Lieferschwierigkeiten sind kein Thema
Lange Lieferzeiten sind bei Solardachziegeln und Solarmodulen offenbar kein Thema. Rudolf Gasser vom Schweizer Hersteller Gasser Ceramic zum Beispiel verspricht: «Die Ziegel und Module sind heute 15 bis 20 Werktage ab Bestellung bei unseren Dachdeckerkunden.»

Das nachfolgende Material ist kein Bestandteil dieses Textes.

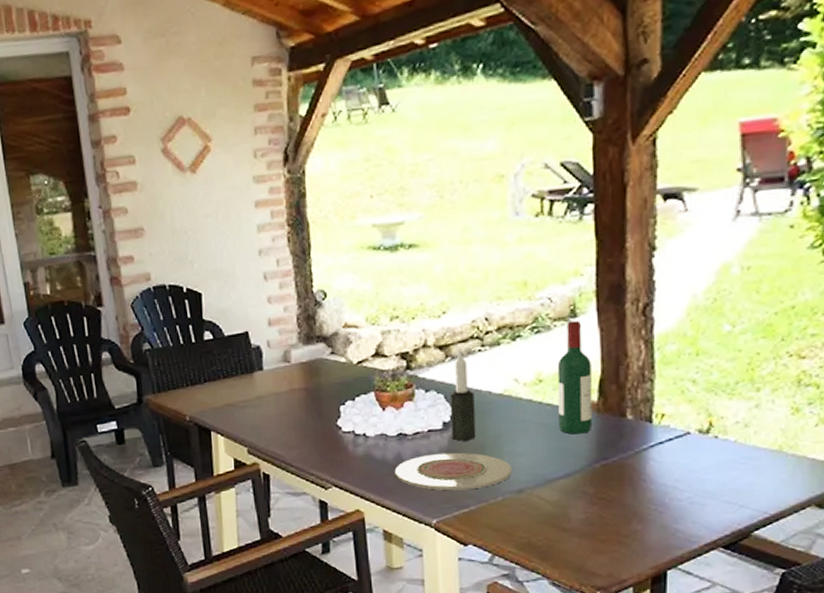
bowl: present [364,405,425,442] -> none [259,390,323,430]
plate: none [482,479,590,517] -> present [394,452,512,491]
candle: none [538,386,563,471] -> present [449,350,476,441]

Fördergelder senken Anschaffungskosten, Stromverkauf bringt Einnahmen
Solardachziegel gelten als Photovoltaikanlage. Solche PV-Anlagen werden staatlich gefördert. Für Kleinanlagen bis maximal 100 kWp erhält man etwa einen Viertel der Investitionskosten erstattet. Beispiel: Für eine 10-kWp-Anlage gibt es rund 5000 Franken Fördergelder bei Kosten von 20 000 Franken ohne Handwerkerarbeit.
Den Antrag muss man bei der Pronovo AG einreichen. Sie bearbeitet alle Gesuche. Das geht im Internet unter Pronovo.ch. Dort kann man auch den staatlichen Zustupf für die sogenannte «Einmalvergütung für kleine Photovoltaikanlagen» (KLEIV) berechnen lassen.
Laut Bundesamt für Energie stehen dieses Jahr 450 Millionen Franken an Fördergeldern zur Verfügung. «Die Einmalvergütung kann voraussichtlich für alle Anlagenbetreiber ausbezahlt werden, die ihr vollständiges Gesuch bis 31. Oktober 2022 einreichen», schreibt das Bundesamt. Auch gewisse Gemeinden sprechen Gelder.
Daneben haben PV-Anlagen steuerliche Vorteile: Installationskosten sind in allen Kantonen von der Steuer absetzbar (Ausnahmen: Graubünden und Luzern). Ist eine Anlage installiert, können private Produzenten eigenen Strom an ihr Elektrizitätswerk verkaufen. Die Vergütung dafür ist allerdings gering (K-Tipp 4/2022).
Solarpanels und Solarziegel im Vergleich
- 1 Quadratmeter mit konventionellen Solarpanels produziert etwa 200 kWh Strom pro Jahr.
- 1 Quadratmeter Solarziegel bringt 90 bis 120 kWh Ertrag pro Jahr. Die Nennleistung pro Ziegel liegt momentan bei rund 0,09 bis 0,12 kWp pro Quadratmeter. Normale Solarpanels bringen mit 0,2 kWp/m2 massiv mehr Ertrag.
- 1 Quadratmeter PV-Modul kostet rund 200 Franken. Je grösser die Anlage, desto geringer die Kosten.
- 1 Quadratmeter Solarziegeldach ist wesentlich teurer als ein Quadratmeter mit normalen Modulen: «Pro Quadratmeter werden Materialkosten in Höhe von rund 340 Franken fällig», schätzt die Internet-Beratungsplattform Energieheld Schweiz. Solarziegel von Schweizer Herstellern kosten zwischen 225 und 450 Franken pro Quadratmeter.